» Source material:
◆ ◆ ◆ ◆
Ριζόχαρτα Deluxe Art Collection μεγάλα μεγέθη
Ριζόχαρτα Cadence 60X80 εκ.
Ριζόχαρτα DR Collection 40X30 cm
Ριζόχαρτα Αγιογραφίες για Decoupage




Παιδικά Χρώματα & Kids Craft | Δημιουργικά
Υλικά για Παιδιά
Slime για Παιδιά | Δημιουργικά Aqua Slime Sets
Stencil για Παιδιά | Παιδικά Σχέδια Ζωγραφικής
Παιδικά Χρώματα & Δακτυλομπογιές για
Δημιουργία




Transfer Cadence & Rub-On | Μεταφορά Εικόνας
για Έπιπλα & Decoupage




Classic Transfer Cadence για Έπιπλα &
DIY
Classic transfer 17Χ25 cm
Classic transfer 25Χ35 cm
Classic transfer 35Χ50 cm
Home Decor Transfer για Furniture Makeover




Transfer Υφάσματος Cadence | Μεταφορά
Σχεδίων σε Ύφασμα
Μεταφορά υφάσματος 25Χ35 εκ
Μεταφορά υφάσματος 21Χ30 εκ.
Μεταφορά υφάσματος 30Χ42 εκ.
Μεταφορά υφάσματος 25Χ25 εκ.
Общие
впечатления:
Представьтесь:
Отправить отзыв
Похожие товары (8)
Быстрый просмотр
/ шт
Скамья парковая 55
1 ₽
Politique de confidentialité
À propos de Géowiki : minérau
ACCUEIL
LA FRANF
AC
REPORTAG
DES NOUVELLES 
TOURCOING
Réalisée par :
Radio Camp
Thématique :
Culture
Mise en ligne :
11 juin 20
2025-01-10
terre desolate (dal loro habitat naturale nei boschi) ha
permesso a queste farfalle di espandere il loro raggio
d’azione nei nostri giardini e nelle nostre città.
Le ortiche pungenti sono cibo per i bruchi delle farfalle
◆ ◆ ◆ ◆
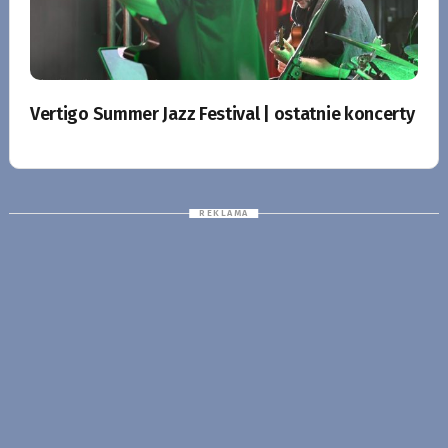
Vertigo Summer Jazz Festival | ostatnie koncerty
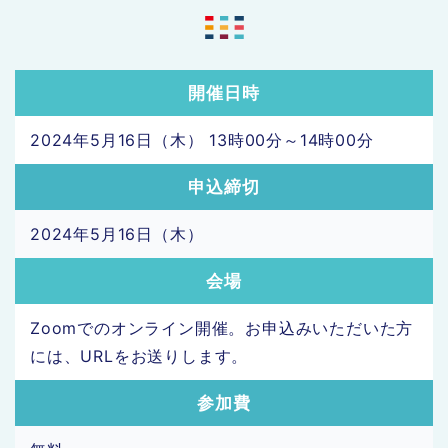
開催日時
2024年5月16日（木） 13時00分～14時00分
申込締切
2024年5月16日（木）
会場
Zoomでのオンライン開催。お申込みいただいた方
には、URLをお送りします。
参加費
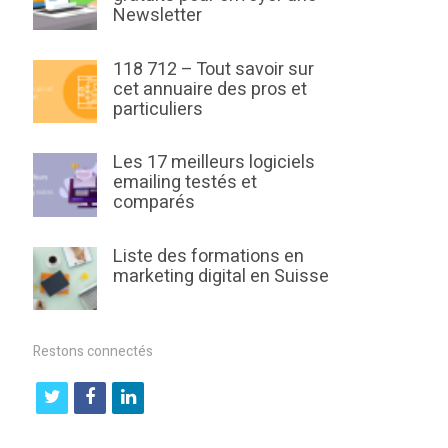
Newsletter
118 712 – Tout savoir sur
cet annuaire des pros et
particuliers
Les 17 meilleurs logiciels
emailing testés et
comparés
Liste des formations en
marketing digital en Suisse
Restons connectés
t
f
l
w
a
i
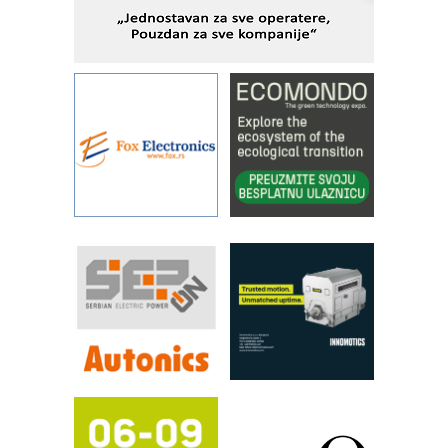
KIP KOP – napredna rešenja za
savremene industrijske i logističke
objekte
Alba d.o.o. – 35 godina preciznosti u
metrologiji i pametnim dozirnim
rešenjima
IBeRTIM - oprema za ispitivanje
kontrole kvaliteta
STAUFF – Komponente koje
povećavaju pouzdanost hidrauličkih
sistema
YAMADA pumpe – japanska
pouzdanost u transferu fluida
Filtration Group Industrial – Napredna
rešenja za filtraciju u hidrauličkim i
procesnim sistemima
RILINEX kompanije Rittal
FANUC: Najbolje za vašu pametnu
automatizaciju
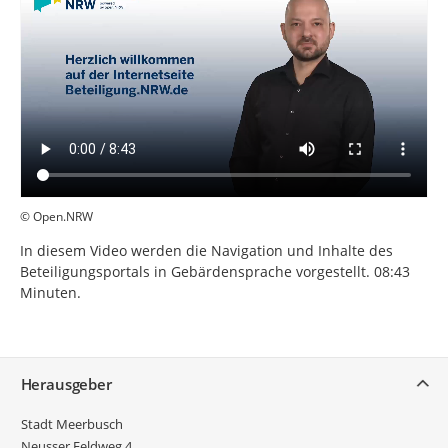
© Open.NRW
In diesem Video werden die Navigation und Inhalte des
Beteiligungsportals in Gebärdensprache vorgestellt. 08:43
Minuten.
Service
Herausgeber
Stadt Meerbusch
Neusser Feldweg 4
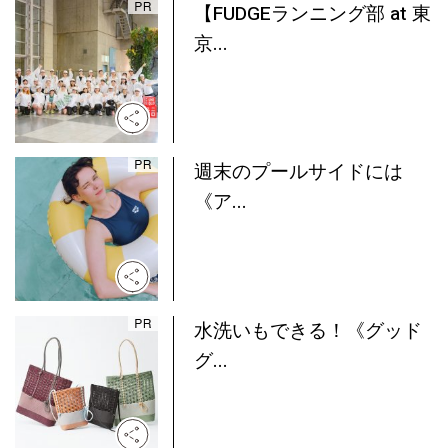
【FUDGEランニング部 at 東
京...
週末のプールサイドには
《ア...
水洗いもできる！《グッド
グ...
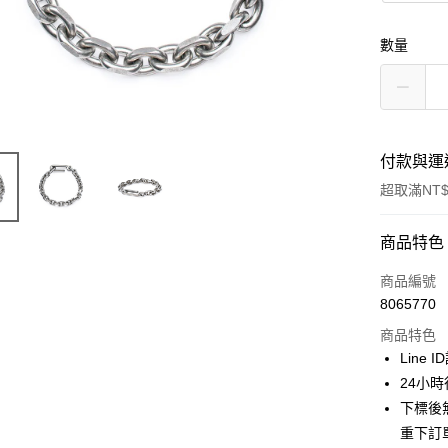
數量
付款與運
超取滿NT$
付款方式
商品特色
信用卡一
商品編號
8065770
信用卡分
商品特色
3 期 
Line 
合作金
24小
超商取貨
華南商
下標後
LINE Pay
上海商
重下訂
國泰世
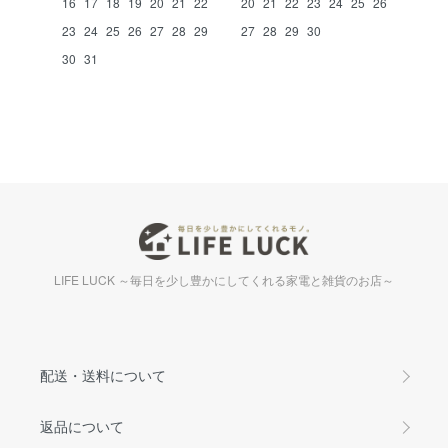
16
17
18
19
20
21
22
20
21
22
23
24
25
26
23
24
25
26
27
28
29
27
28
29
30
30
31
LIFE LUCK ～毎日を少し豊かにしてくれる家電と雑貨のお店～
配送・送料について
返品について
◆ ◆ ◆ ◆
» Request:
Among the records above, repeat exactly the line with "Ριζόχαρτα Deluxe Art Collection μεγάλα μεγέθη", the line with "Le ortiche pungenti", and every line in between, and only those.

» Written solution:
Ριζόχαρτα Deluxe Art Collection μεγάλα μεγέθη
Ριζόχαρτα Cadence 60X80 εκ.
Ριζόχαρτα DR Collection 40X30 cm
Ριζόχαρτα Αγιογραφίες για Decoupage




Παιδικά Χρώματα & Kids Craft | Δημιουργικά
Υλικά για Παιδιά
Slime για Παιδιά | Δημιουργικά Aqua Slime Sets
Stencil για Παιδιά | Παιδικά Σχέδια Ζωγραφικής
Παιδικά Χρώματα & Δακτυλομπογιές για
Δημιουργία




Transfer Cadence & Rub-On | Μεταφορά Εικόνας
για Έπιπλα & Decoupage




Classic Transfer Cadence για Έπιπλα &
DIY
Classic transfer 17Χ25 cm
Classic transfer 25Χ35 cm
Classic transfer 35Χ50 cm
Home Decor Transfer για Furniture Makeover




Transfer Υφάσματος Cadence | Μεταφορά
Σχεδίων σε Ύφασμα
Μεταφορά υφάσματος 25Χ35 εκ
Μεταφορά υφάσματος 21Χ30 εκ.
Μεταφορά υφάσματος 30Χ42 εκ.
Μεταφορά υφάσματος 25Χ25 εκ.
Общие
впечатления:
Представьтесь:
Отправить отзыв
Похожие товары (8)
Быстрый просмотр
/ шт
Скамья парковая 55
1 ₽
Politique de confidentialité
À propos de Géowiki : minérau
ACCUEIL
LA FRANF
AC
REPORTAG
DES NOUVELLES 
TOURCOING
Réalisée par :
Radio Camp
Thématique :
Culture
Mise en ligne :
11 juin 20
2025-01-10
terre desolate (dal loro habitat naturale nei boschi) ha
permesso a queste farfalle di espandere il loro raggio
d’azione nei nostri giardini e nelle nostre città.
Le ortiche pungenti sono cibo per i bruchi delle farfalle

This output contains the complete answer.